Do not let them feel responsible for their pain. Be attentive and affectionate, reassure her that your love is not given conditional on sex. Show them that you care, ask to learn about their symptoms, and be there for them during treatment. Demonstrate your affection in a non-sexual way to make them feel loved but not pressured. The touch of a hand, a soft kiss, cuddle when you watch a movie. Make them feel as treasured as you cherish them.
Redefine your intimate moments. Just because penetration is painful for your wife, it does not forbid you from taking pleasure in each other. Multiple options will give you the intimacy you crave and bring them to orgasm without hurting them.
Start by asking your spouse out on a date. Scheduling your sexual encounters will give them time as they mentally and physically prepare themselves for the occasion. Meanwhile, you'll have the opportunity to dote on them and pamper them in anticipation.
When the moment arrives, ask after their feelings and consent to the encounter. Reading face and body language to identify any sign of discomfort will pay dividends in pleasure. If they show or express any doubt or pain, do your best to reassure them and take things slow or pause without regrets or reclamations. Your wife might take some time and frequency to recover their trust in their body. Be a supporting partner during that time.
Many pain issues during sex are due to insufficient lubrication. Even if it is not the case, take this opportunity to add some extra glide to your bedroom ride. Remember, there's no such thing as too much lubrication. Your best options are water-based lubes without glycerin or parabens since they will not damage latex condoms or silicone toys. We strongly encourage adding personal care for the delicate labial and perineal skin in the form of GoLove Intimate Serum for the added hyaluronic serum which will soothe your partner’s skin (and yours!).
Many sexual and erotic activities do not require penetration and can minimize your wife’s pain. Experiment together to find what turns you both on. Oral and manual stimulation can bring you both to Earth shattering orgasms, with countless variations to explore. You can even indulge in a little voyeuristic fantasy and watch each other masturbating. Watching is a sexy way to learn about what your spouse finds pleasurable, while showing them what feels good to you.
Try different kinds of touch play, exploring every inch of their body and ask them to rate on a scale of 1-10 what feels best. Putting a number on their sensations will give them a measure of control over their body that will help you participate in a satisfying, pain-free experience.
Spank them lightly, rake your nails across their back, write on their body with High On Love edible body paint and then lick it off them. Give her an erotic massage with the relaxing CBD body oil Unwind. If their clitoris is capable without pain, you can use the Womanizer to bring them vibration and suction pleasure intensifying to a crescendo of an orgasm.

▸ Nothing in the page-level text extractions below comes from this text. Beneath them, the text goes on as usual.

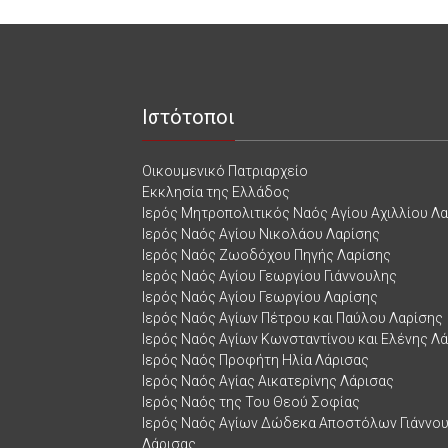
Ιστότοποι
Οικουμενικό Πατριαρχείο
Εκκλησία της Ελλάδος
Ιερός Μητροπολιτικός Ναός Αγίου Αχιλλίου Λ
Ιερός Ναός Αγίου Νικολάου Λαρίσης
Ιερός Ναός Ζωοδόχου Πηγής Λαρίσης
Ιερός Ναός Αγίου Γεωργίου Γιάννουλης
Ιερός Ναός Αγίου Γεωργίου Λαρίσης
Ιερός Ναός Αγίων Πέτρου και Παύλου Λαρίσης
Ιερός Ναός Αγίων Κωνσταντίνου και Ελένης Λ
Ιερός Ναός Προφήτη Ηλία Λάρισας
Ιερός Ναός Αγίας Αικατερίνης Λάρισας
Ιερός Ναός της Του Θεού Σοφίας
Ιερός Ναός Αγίων Δώδεκα Αποστόλων Γιάννο
Λάρισας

If your wife’s pain centers on their vaginal wall muscles, the doctor would recommend using vibrators to help them relax. The elegant and jewel-like Callie mini wand is thin enough not to trigger your wife’s pain while bringing them delicious vaginal sensation.
In the end, love is the greatest aphrodisiac of all. Care for your spouse, be there for them, listen to their voice and their body. Support them through their therapy and treatment, and make them feel as good about themselves and their body as you know they deserve.